# BRIEF
Reproduce exactly the opening lines of the listing, stopping after the line that contains "The father of" and including it.

# SUPPLIED RECORDS
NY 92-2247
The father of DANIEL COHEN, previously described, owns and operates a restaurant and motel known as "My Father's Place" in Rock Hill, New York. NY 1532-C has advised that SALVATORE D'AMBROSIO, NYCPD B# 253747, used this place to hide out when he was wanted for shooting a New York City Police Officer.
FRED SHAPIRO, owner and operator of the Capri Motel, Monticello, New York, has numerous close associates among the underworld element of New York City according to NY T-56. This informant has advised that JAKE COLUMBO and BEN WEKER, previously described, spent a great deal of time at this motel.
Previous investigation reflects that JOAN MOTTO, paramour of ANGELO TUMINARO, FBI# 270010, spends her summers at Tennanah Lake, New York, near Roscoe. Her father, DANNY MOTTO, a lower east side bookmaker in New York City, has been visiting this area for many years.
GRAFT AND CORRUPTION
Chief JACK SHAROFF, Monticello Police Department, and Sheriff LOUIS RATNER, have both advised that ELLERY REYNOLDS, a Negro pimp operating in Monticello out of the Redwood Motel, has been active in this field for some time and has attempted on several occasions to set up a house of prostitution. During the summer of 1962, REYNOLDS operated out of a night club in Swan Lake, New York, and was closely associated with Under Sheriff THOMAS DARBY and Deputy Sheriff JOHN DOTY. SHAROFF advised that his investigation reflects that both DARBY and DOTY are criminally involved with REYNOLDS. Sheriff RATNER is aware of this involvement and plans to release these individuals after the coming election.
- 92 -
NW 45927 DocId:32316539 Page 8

# SOLUTION
NY 92-2247
The father of DANIEL COHEN, previously described, owns and operates a restaurant and motel known as "My Father's Place" in Rock Hill, New York. NY 1532-C has advised that SALVATORE D'AMBROSIO, NYCPD B# 253747, used this place to hide out when he was wanted for shooting a New York City Police Officer.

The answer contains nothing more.